The grand jury is one of two--the other will be sitting in Little Rock--that Fiske is using to try to unravel a web of financial arrangements linking the bankrupt thrift to the Clintons through their failed real estate investments in the Whitewater venture.

The grand jury in Little Rock will probe allegations that depositors’ funds were transferred improperly from Madison to Whitewater during the 1980s and may also have been used to help retire then-Gov. Clinton’s campaign debts. The jury in Washington is investigating suspicions that Administration officials may have sought to delay or derail the RTC probe.

Leaving the courthouse after his testimony, Altman said he had laid out “all the facts” in the Whitewater case before the grand jury and stood “ready to do the same in any congressional inquiry.”

Earlier Tuesday, the Treasury Department released a letter in which Altman again revised upward the number of contacts he had with the White House about issues related to Madison Guaranty. The revision was the third since Altman first testified on the issue before the Senate Banking Committee on Feb. 24.

Altman said he had more talks about whether to disqualify himself from the case involving Madison than were revealed in a letter released last Friday by Alfonse M. D’Amato of New York, the senior Republican on the Senate Banking Committee.


According to the latest letter, the talks occurred at an earlier-disclosed Feb. 2 meeting with White House aides. A few days later, Altman also spoke by phone with White House Chief of Staff Thomas (Mack) McLarty about disqualifying himself.
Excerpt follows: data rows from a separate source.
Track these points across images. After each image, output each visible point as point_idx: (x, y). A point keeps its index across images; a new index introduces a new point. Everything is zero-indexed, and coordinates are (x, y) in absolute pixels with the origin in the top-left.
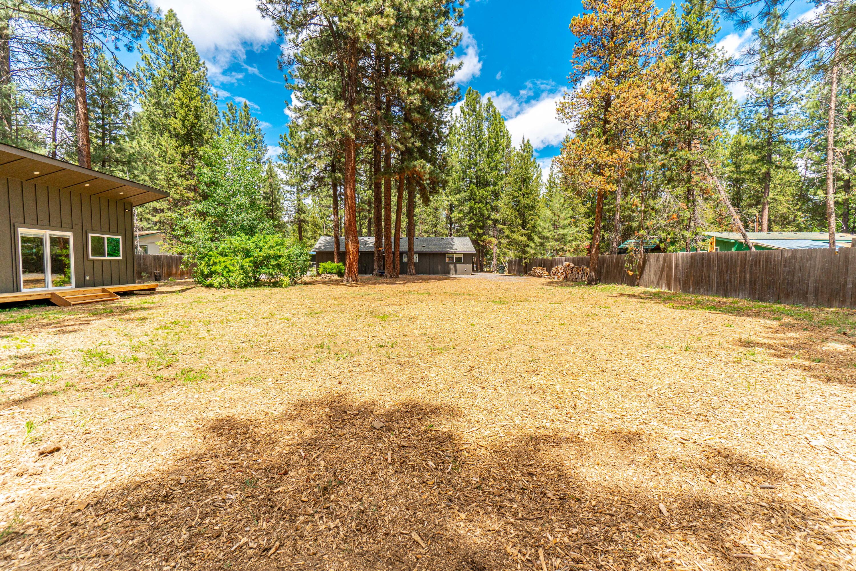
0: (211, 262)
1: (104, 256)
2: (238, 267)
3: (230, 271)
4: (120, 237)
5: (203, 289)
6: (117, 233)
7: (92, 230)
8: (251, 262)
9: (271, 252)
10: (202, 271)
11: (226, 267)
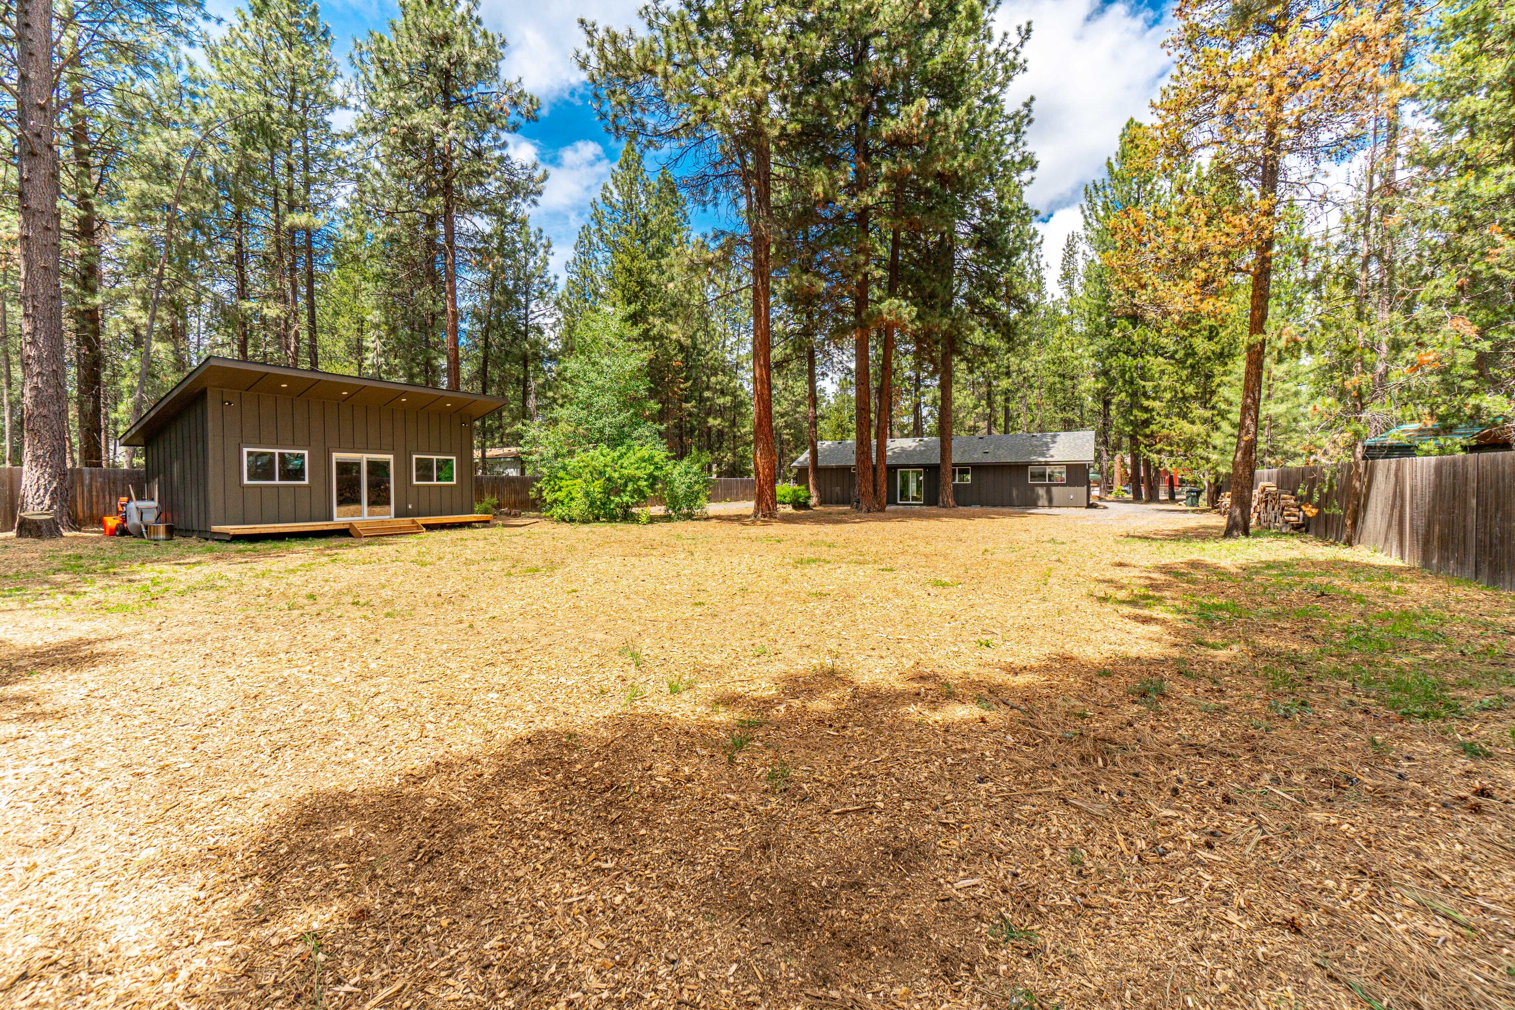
1: (432, 480)
4: (455, 458)
6: (451, 453)
7: (418, 452)
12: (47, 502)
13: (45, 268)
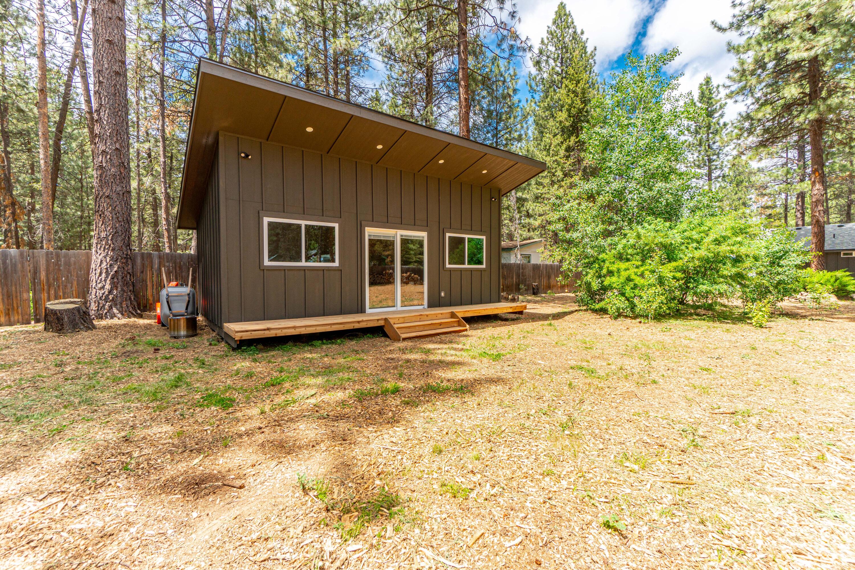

The March 21 letter also shows Altman informed Clinton’s deputy chief of staff, Harold Ickes, about his plans to step down as acting head of the RTC. That occurred on Feb. 23, the night before Altman announced the decision.

About the same time, Altman said: “I literally bumped into” former White House Counsel Bernard Nussbaum, who told the deputy Treasury secretary about the Administration’s plans to nominate a permanent head of the RTC.

“I have done my best to recall every communication with White House staff on anything which could be connected to this matter,” said Altman, who eventually disqualified himself from the Madison Guaranty case on Feb. 25.


In the wake of the House hearing vote, Foley said that he and House Minority Leader Robert H. Michel (R-Ill.) would meet privately in the coming weeks to try to agree on a framework and timetable for congressional hearings.

But he and other Democrats warned they would not consent to hearings if it looked like they might turn into a partisan show trial at which Republicans will air unproven allegations in order to embarrass the President or stall action on health care and other legislative matters.

“While we cannot and should not ignore Whitewater, neither can we allow it to flood the chamber,” said Majority Leader Richard A. Gephardt (D-Mo.). “We have an obligation to ensure that our three-branch government does not become a three-ring circus.”

However, it was largely to avoid a potentially embarrassing spectacle that the Democrats agreed to enter into negotiations with the Republicans over the terms for the hearings in the first place, lawmakers said privately.


“This agreement has less to do with any notion that Whitewater hearings are necessary than it has with getting the issue away from Henry,” confided one Democratic source, referring to House Banking Committee Chairman Henry B. Gonzalez (D-Tex.).

Foley acted after Gonzalez abruptly canceled a committee hearing that Republicans had hoped to use to air concerns about Whitewater and sent an abusive and personally insulting letter to the panel’s mild-mannered ranking Republican, Rep. Jim Leach of Iowa.

“We all know that Henry’s behavior is sometimes a bit quirky,” another source said. But this time his behavior was becoming something of an embarrassment for the leadership because it was “creating the misimpression that Democrats were trying to cover something up,” the source added.

“Henry’s tactics . . . put the (Democrats) behind the psychological Eight Ball” and appeared to be one reason why the leadership abruptly turned around and dropped its opposition to hearings, agreed Leach.